Three new scientific analyzes of Antarctic ice loss paint a portrait of a continent in difficulty. Sea ice is disappearing, gigantic portions of the West Antarctic ice sheet are collapsing, and even relatively stable East Antarctica is showing worrying changes.
This is a problem for humanity.
Let’s start with sea ice. Every winter, the water in the oceans around Antarctica freezes. Since Antarctica is located in the Southern Hemisphere, this occurs during the North American summer months: deep winter in Antarctica is in July, August, and September.
At its most extensive, sea ice covers an area the size of Antarctica itself, doubling the size of the frozen continent.
But winter sea ice is shrinking, in part because ocean water is warmer due to climate change. And this year, there was less ice than ever before, since satellites began tracking annual ice extent around 1980.
On September 10, Antarctica’s sea ice reached its largest extent of the year, but it was much smaller than the average sea ice of decades past. In fact, it was nearly 350,000 square miles smaller than the previous record, measured in 1986, according to a recent analysis by the National Snow and Ice Data Center, a research center at the University of Colorado at Boulder, also affiliated to the federal government.
Losing sea ice is a problem for many reasons. Although it does not directly add additional water to the ocean, the absence of sea ice contributes to global sea level rise in other ways. Sea ice around Antarctica protects land glaciers and the huge ice shelves that extend into the water from storms and ocean water above freezing. Without this protection, the ice can melt more quickly, causing sea levels to rise even further.
And it’s hard for sea ice to recover after a bad year like this. Water that doesn’t freeze – exposed seawater – absorbs more heat than ice, making it more difficult for ice to reform the following year.
“There is growing evidence that the Antarctic sea ice system has entered a new regime, characterized by a much stronger influence of warm ocean waters limiting ice growth,” the scientists write from the National Snow and Ice Data Center in their analysis of this year’s record. small extent of sea ice.
Antarctica’s glaciers are also melting rapidly and humans have no choice but to adapt
New research also sounds the alarm about how Antarctica’s massive ice shelves and glaciers are responding to global warming.
The West Antarctic Ice Shelf is the part of Antarctica melting fastest in response to climate change. It contains enough water to raise sea levels by about 10 feet.
Scientists have been warning for decades that once the West Antarctic ice begins to disintegrate, it will grow in size and will be very difficult, if not impossible, to reverse within human life. A new study reveals that the process of uncontrolled melting is already underway.
The rate of ice melting and ocean warming in a crucial part of West Antarctica is three times higher than in the 20th century, according to the study published in the journal Climate change this week.
And when the authors used a computer to simulate what would happen if humans immediately reduced their greenhouse gas emissions, they found that it would have virtually no effect on the rate of melting of West Antarctica for the rest of the century.
“We appear to have lost control of the melting of the West Antarctic ice shelf during the 21st century,” says Kaitlin Naughten of the British Antarctic Survey and one of the study’s authors. “Our actions today will likely make a difference later, in the 22nd century and beyond, but that’s a timescale that none of us here are likely to be around to see.”
Previous studies have reached similar conclusions, although this is the first major study simulating both ice and ocean changes in West Antarctica. The authors note that while it may be too late for emissions reductions to save large areas of ice in West Antarctica, they do not predict that the entire ice shelf West Antarctic ice will collapse over the next century. And it’s not too late to protect the even more massive East Antarctic ice sheet.

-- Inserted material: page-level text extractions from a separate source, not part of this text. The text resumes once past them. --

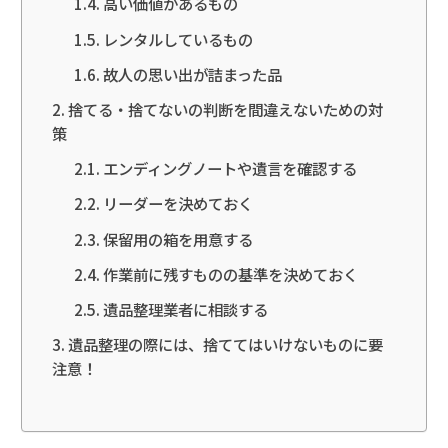
高い価値があるもの
レンタルしているもの
故人の思い出が詰まった品
捨てる・捨てないの判断を間違えないための対
策
エンディングノートや遺言を確認する
リーダーを決めておく
保留用の箱を用意する
作業前に残すものの基準を決めておく
遺品整理業者に相談する
遺品整理の際には、捨ててはいけないものに要
注意！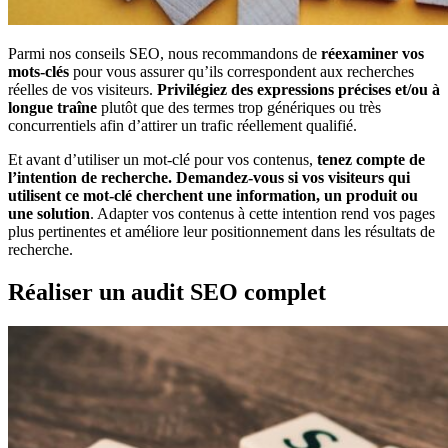
Parmi nos conseils SEO, nous recommandons de
réexaminer vos
mots-clés
pour vous assurer qu’ils correspondent aux recherches
réelles de vos visiteurs.
Privilégiez des expressions précises et/ou à
longue traîne
plutôt que des termes trop génériques ou très
concurrentiels afin d’attirer un trafic réellement qualifié.
Et avant d’utiliser un mot-clé pour vos contenus,
tenez compte de
l’intention de recherche.
Demandez-vous si vos visiteurs qui
utilisent ce mot-clé cherchent une information, un produit ou
une solution
. Adapter vos contenus à cette intention rend vos pages
plus pertinentes et améliore leur positionnement dans les résultats de
recherche.
Réaliser un audit SEO complet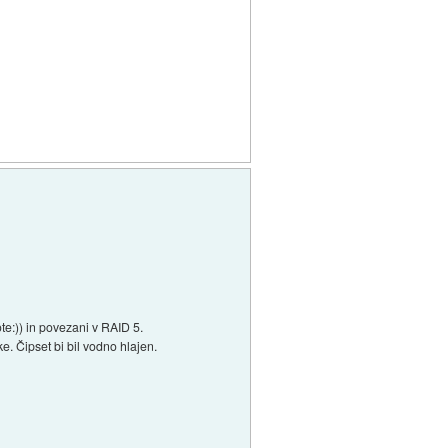
te:)) in povezani v RAID 5.
. Čipset bi bil vodno hlajen.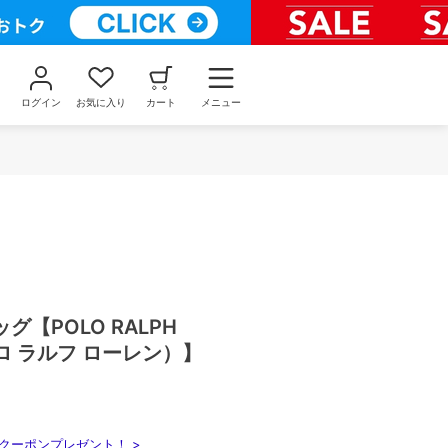
ログイン
お気に入り
カート
メニュー
【POLO RALPH
ポロ ラルフ ローレン）】
クーポンプレゼント！ >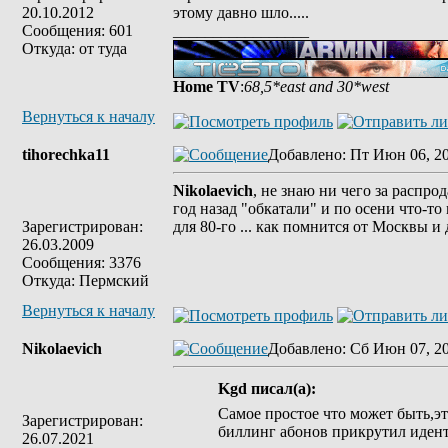
20.10.2012
этому давно шло.....
Сообщения: 601
_________________
Откуда: от туда
Home TV
:
68,5*east and 30*west
Вернуться к началу
tihorechka11
Добавлено
: Пт Июн 06, 2
Nikolaevich
, не знаю ни чего за распро
год назад "обкатали" и по осени что-то
Зарегистрирован:
для 80-го ... как помнится от Москвы и 
26.03.2009
Сообщения: 3376
Откуда: Пермский
Вернуться к началу
Nikolaevich
Добавлено
: Сб Июн 07, 2
Kgd писал(а):
Самое простое что может быть,эт
Зарегистрирован:
биллинг абонов прикрутил идент 
26.07.2021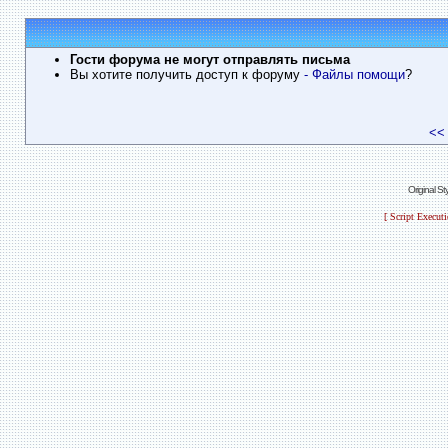
Гости форума не могут отправлять письма
Вы хотите получить доступ к форуму
- Файлы помощи
?
<<
Original S
[ Script Execut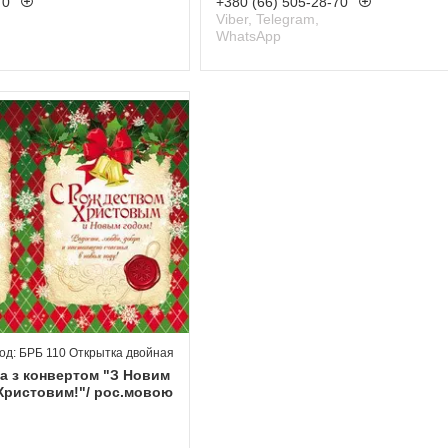
70
+380 (66) 505-28-70
Viber, Telegram,
WhatsApp
БРБ 110 Открытка двойная
на з конвертом "З Новим
 Христовим!"/ рос.мовою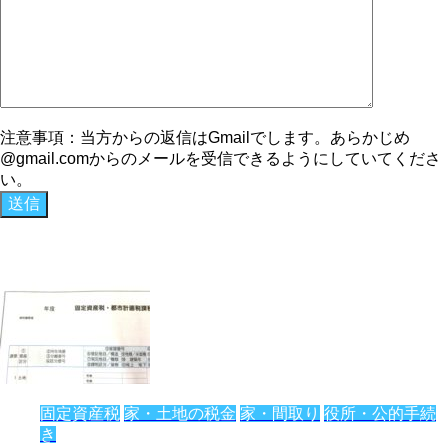
注意事項：当方からの返信はGmailでします。あらかじめ
@gmail.comからのメールを受信できるようにしていてくださ
い。
固定資産税
家・土地の税金
家・間取り
役所・公的手続
き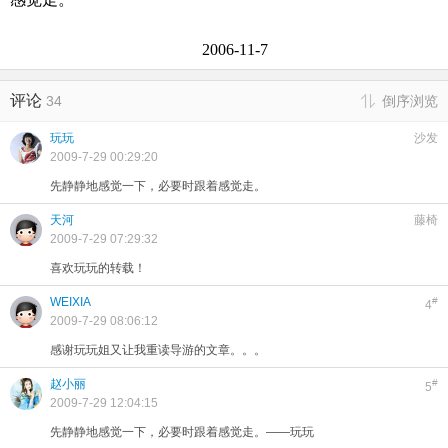
2006-11-7
评论
34
倒序浏览
玩玩
沙发
2009-7-29 00:29:20
先静静地感觉一下，必要时跟着感觉走。
天河
藤椅
2009-7-29 07:29:32
喜欢玩玩的转载！
WEIXIA
#
4
2009-7-29 08:06:12
感谢玩玩姐又让我重读导游的文章。。。
赵小丽
#
5
2009-7-29 12:04:15
先静静地感觉一下，必要时跟着感觉走。——玩玩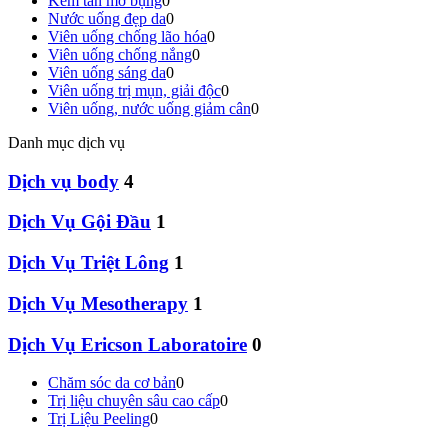
Kem tan mỡ bụng
0
Nước uống đẹp da
0
Viên uống chống lão hóa
0
Viên uống chống nắng
0
Viên uống sáng da
0
Viên uống trị mụn, giải độc
0
Viên uống, nước uống giảm cân
0
Danh mục dịch vụ
Dịch vụ body
4
Dịch Vụ Gội Đầu
1
Dịch Vụ Triệt Lông
1
Dịch Vụ Mesotherapy
1
Dịch Vụ Ericson Laboratoire
0
Chăm sóc da cơ bản
0
Trị liệu chuyên sâu cao cấp
0
Trị Liệu Peeling
0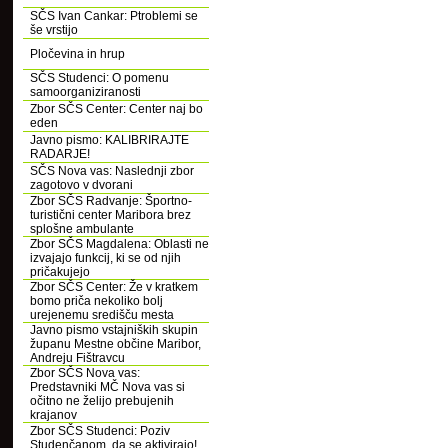
SČS Ivan Cankar: Ptroblemi se
še vrstijo
Pločevina in hrup
SČS Studenci: O pomenu
samoorganiziranosti
Zbor SČS Center: Center naj bo
eden
Javno pismo: KALIBRIRAJTE
RADARJE!
SČS Nova vas: Naslednji zbor
zagotovo v dvorani
Zbor SČS Radvanje: Športno-
turistični center Maribora brez
splošne ambulante
Zbor SČS Magdalena: Oblasti ne
izvajajo funkcij, ki se od njih
pričakujejo
Zbor SČS Center: Že v kratkem
bomo priča nekoliko bolj
urejenemu središču mesta
Javno pismo vstajniških skupin
županu Mestne občine Maribor,
Andreju Fištravcu
Zbor SČS Nova vas:
Predstavniki MČ Nova vas si
očitno ne želijo prebujenih
krajanov
Zbor SČS Studenci: Poziv
Studenčanom, da se aktivirajo!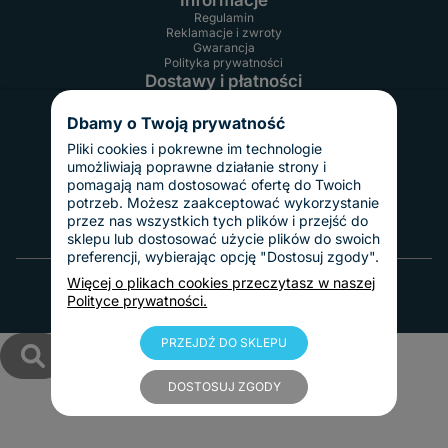
Informacje
Regulamin
Reklamacje i zwroty
Gwarancja
Polityka prywatności
Dostawy i płatności
Koszty dostawy
InPost Pay
Dbamy o Twoją prywatność
Sposoby płatności
O nas
Pliki cookies i pokrewne im technologie
Kontakt
umożliwiają poprawne działanie strony i
Informacje o firmie
pomagają nam dostosować ofertę do Twoich
Nasze realizacje
potrzeb. Możesz zaakceptować wykorzystanie
Blog
przez nas wszystkich tych plików i przejść do
sklepu lub dostosować użycie plików do swoich
preferencji, wybierając opcję "Dostosuj zgody".
© 2010 - 2025 Tablice Magnetyczne
Więcej o plikach cookies przeczytasz w naszej
Polityce prywatności.
PRZEJDŹ DO SKLEPU
DOSTOSUJ ZGODY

“It’s a ray of hope,” Naughten says. “West Antarctica is much smaller than East Antarctica. And we think East Antarctica is quite stable (and) will probably stay that way.”
However, a separate study published this week in the journal Scientists progress suggests that East Antarctica’s massive glaciers may also be melting faster than previously thought, as warm ocean water mixes with meltwater beneath the ice. While scientists expect East Antarctica to remain relatively stable for 100 years or more, the new discovery could also have implications for how quickly glaciers disintegrate in West Antarctica.
Overall, the new research paints a picture of a continent that is poised to cause sea levels to rise by several meters in coming decades, and which could cause a catastrophic rise in sea levels. sea in the longer term if humans do not move away from fossil fuels more quickly.
“In this context, courage looks like adaptation,” says Naughten, emphasizing that reducing emissions alone is not enough. “If we can plan ahead to reduce human suffering and save human lives, it’s better than turning a blind eye until the ocean is at our doorstep.”
Some U.S. cities are already beginning to prepare for several feet of sea level rise this century, in part because the National Oceanic and Atmospheric Administration’s official sea level rise forecasts are already holding up. account of some melting of Antarctica. Loss of ice in West Antarctica disproportionately causes sea level rise on the U.S. East and Gulf coasts, due to ocean currents and other ocean and glacial dynamics.